= YOUR GOAL =
Filter the records below for the word "delivering". Keep each line that has it.

= DATASET RECORDS =
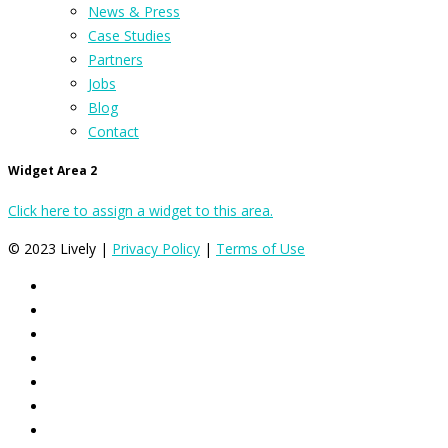
News & Press
Case Studies
Partners
Jobs
Blog
Contact
Widget Area 2
Click here to assign a widget to this area.
© 2023 Lively |
Privacy Policy
|
Terms of Use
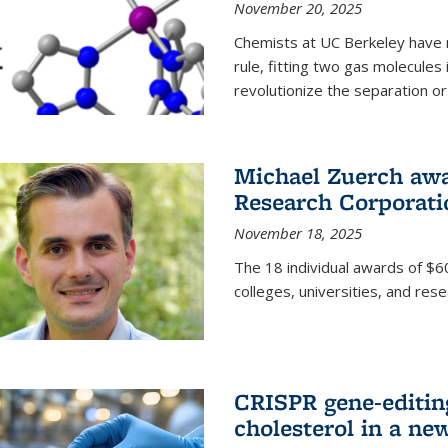
November 20, 2025
Chemists at UC Berkeley have 
rule, fitting two gas molecules 
revolutionize the separation or p
Michael Zuerch awa
Research Corporati
November 18, 2025
The 18 individual awards of $60
colleges, universities, and rese
CRISPR gene-editin
cholesterol in a ne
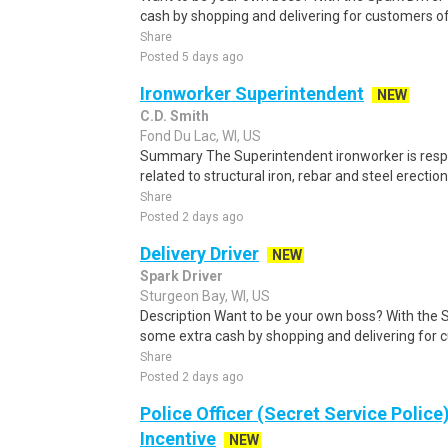
cash by shopping and delivering for customers of
Share
Posted 5 days ago
Ironworker Superintendent
NEW
C.D. Smith
Fond Du Lac, WI, US
Summary The Superintendent ironworker is respo
related to structural iron, rebar and steel erection 
Share
Posted 2 days ago
Delivery Driver
NEW
Spark Driver
Sturgeon Bay, WI, US
Description Want to be your own boss? With the 
some extra cash by shopping and delivering for 
Share
Posted 2 days ago
Police Officer (Secret Service Police
Incentive
NEW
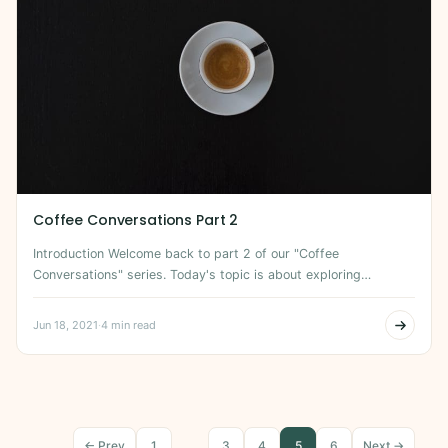
Coffee Conversations Part 2
Introduction Welcome back to part 2 of our "Coffee
Conversations" series. Today's topic is about exploring…
Jun 18, 2021
·
4 min read
← Prev
1
…
3
4
5
6
Next →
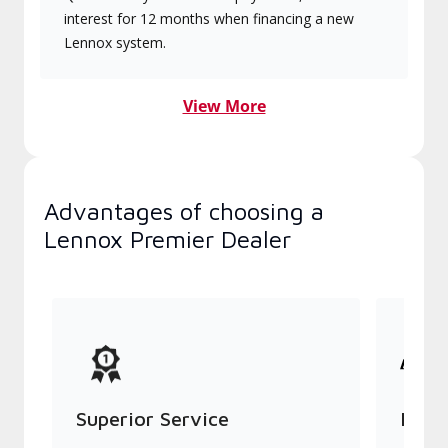
interest for 12 months when financing a new
Lennox system.
View More
Advantages of choosing a
Lennox Premier Dealer
Superior Service
Indu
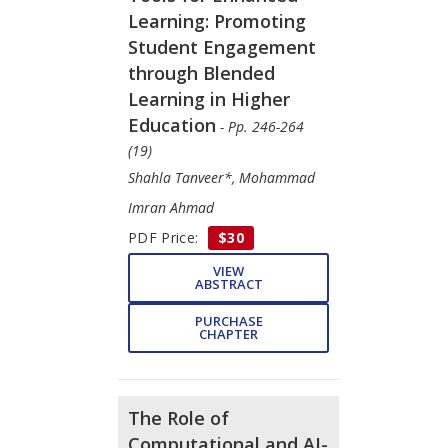
Learning: Promoting
Student Engagement
through Blended
Learning in Higher
Education
- Pp. 246-264
(19)
Shahla Tanveer*, Mohammad
Imran Ahmad
PDF Price:
$30
VIEW
ABSTRACT
PURCHASE
CHAPTER
The Role of
Computational and AI-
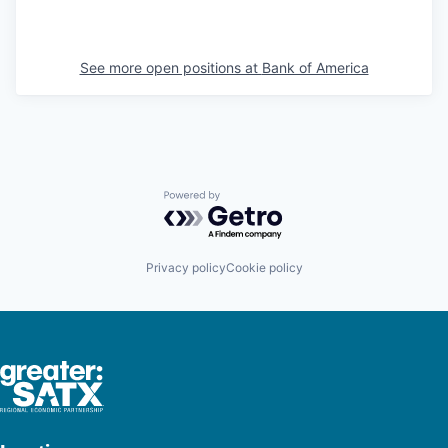
See more open positions at
Bank of America
Powered by Getro.com
Privacy policy
Cookie policy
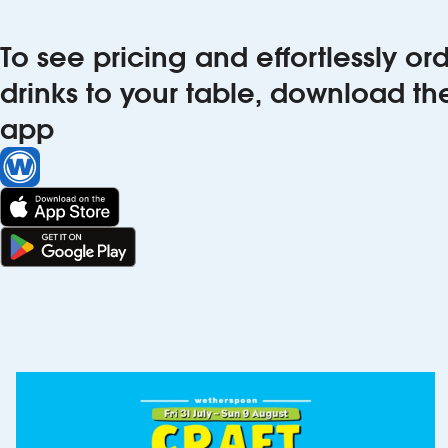
To see pricing and effortlessly o
drinks to your table, download t
app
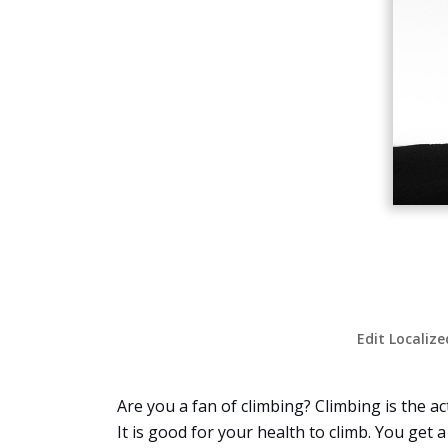
Edit Localize
Are you a fan of climbing? Climbing is the ac
It is good for your health to climb. You get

= TASK RESPONSE =
cash by shopping and delivering for customers of
some extra cash by shopping and delivering for 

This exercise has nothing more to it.